TORONTO — Hudson’s Bay Co. stock was up 42 per cent Monday after a group of shareholders, including executive chairman Richard Baker, proposed taking the retailer private once it completes the sale of its remaining German holdings for $1.5 billion.
The group, which holds a 57 per cent stake in HBC, is offering $9.45 per share in cash to other investors — the same price paid by one of Baker’s entities to the Ontario Teachers’ Pension Plan in January.
“While we continue to believe in HBC’s long-term potential, it has become clear that the significant challenges, risks and uncertainties facing HBC in the rapidly evolving retail environment are best addressed in a private market setting,” Baker said in a statement.
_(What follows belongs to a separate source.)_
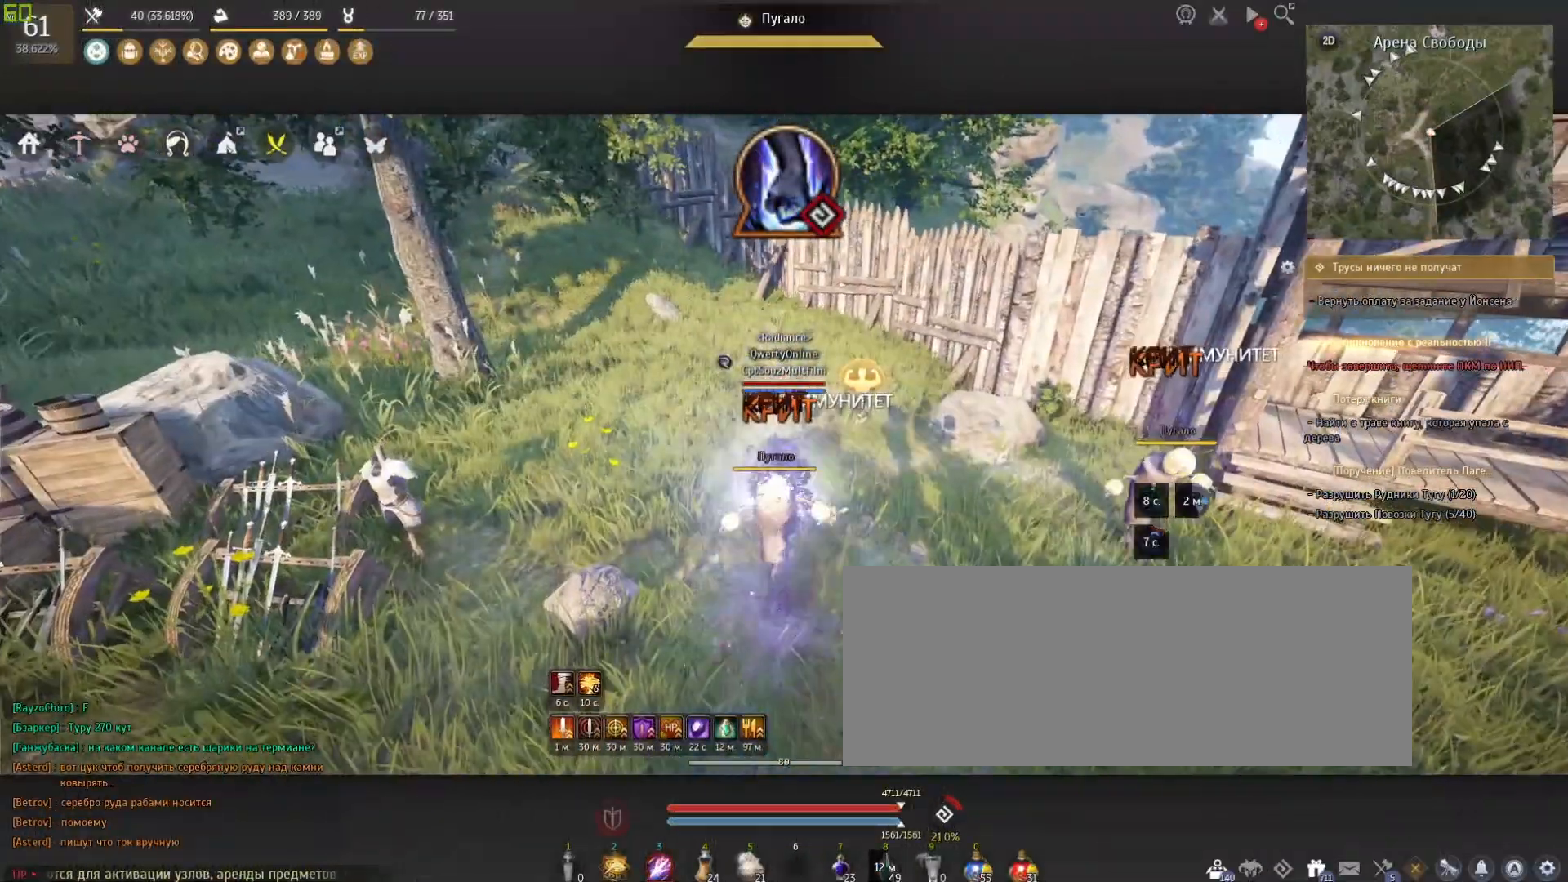
{"keys": ["e", "s"], "mouse": [], "events": [[33, "mouse_right", "up"], [100, "s", "down"], [133, "e", "down"]]}
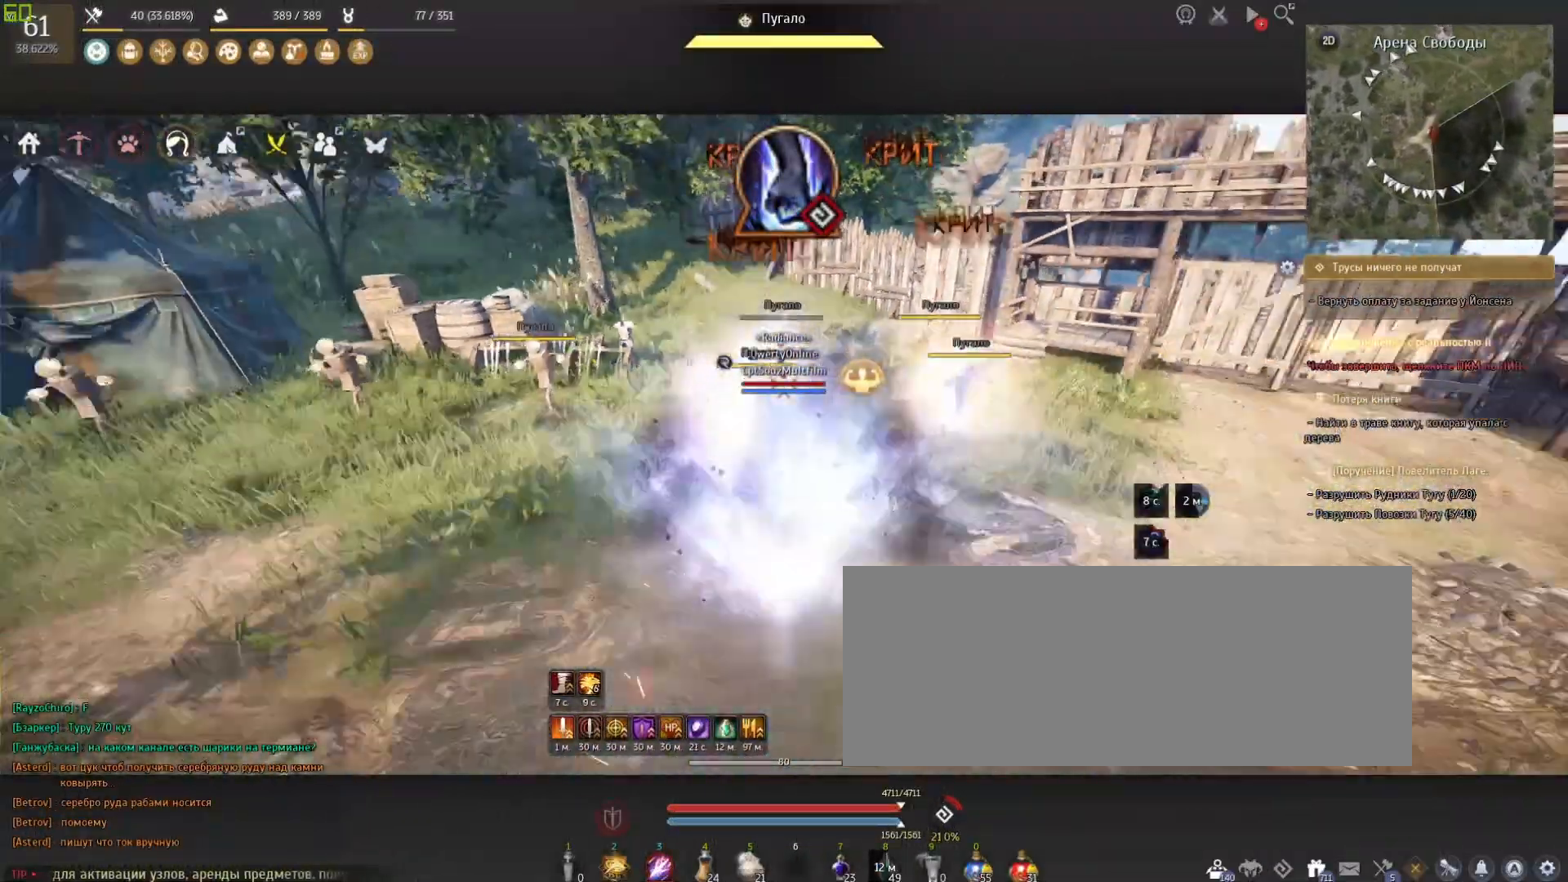
{"keys": ["e", "s"], "mouse": [], "events": []}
“Our all-cash proposal would provide HBC’s public shareholders the ability to realize immediate and certain value for their shares at a substantial premium while transferring the risks and uncertainties facing HBC to the continuing shareholders.”
HBC shares, which ended last week at a record-low close of $6.37, have been falling in recent years as the company has struggled to keep up with a changing retail environment.
The shares traded for $9.20 by late-morning Monday, after hitting a 2019 intraday high of $9.40 earlier in the day.
The deal is conditional on HBC selling its remaining stake in a German real estate joint venture and divesting its related German retail joint venture, for $1.5 billion under a deal with joint venture partner SIGNA, also announced Monday.
A person familiar with the proposal said on background that the transactions will probably close this fall after going through various approvals.
HBC said it has formed a special committee of independent directors to review the proposal and provide a recommendation to other shareholders.
The committee will be chaired by David Leith, a former head of investment, corporate and merchant banking at CIBC World Markets and a member of HBC’s board of directors since November 2012.
HBC added that the continuing shareholders involved in the offer have advised the company that they are not interested in an alternative transaction.
The deal is subject to customary closing conditions, including approval by the shareholders and a “majority of the minority” of shareholders.
In addition to Baker, the shareholder group includes Rhone Capital LLC, WeWork Property Advisors, Hanover Investments (Luxembourg) SA and Abrams Capital Management LP.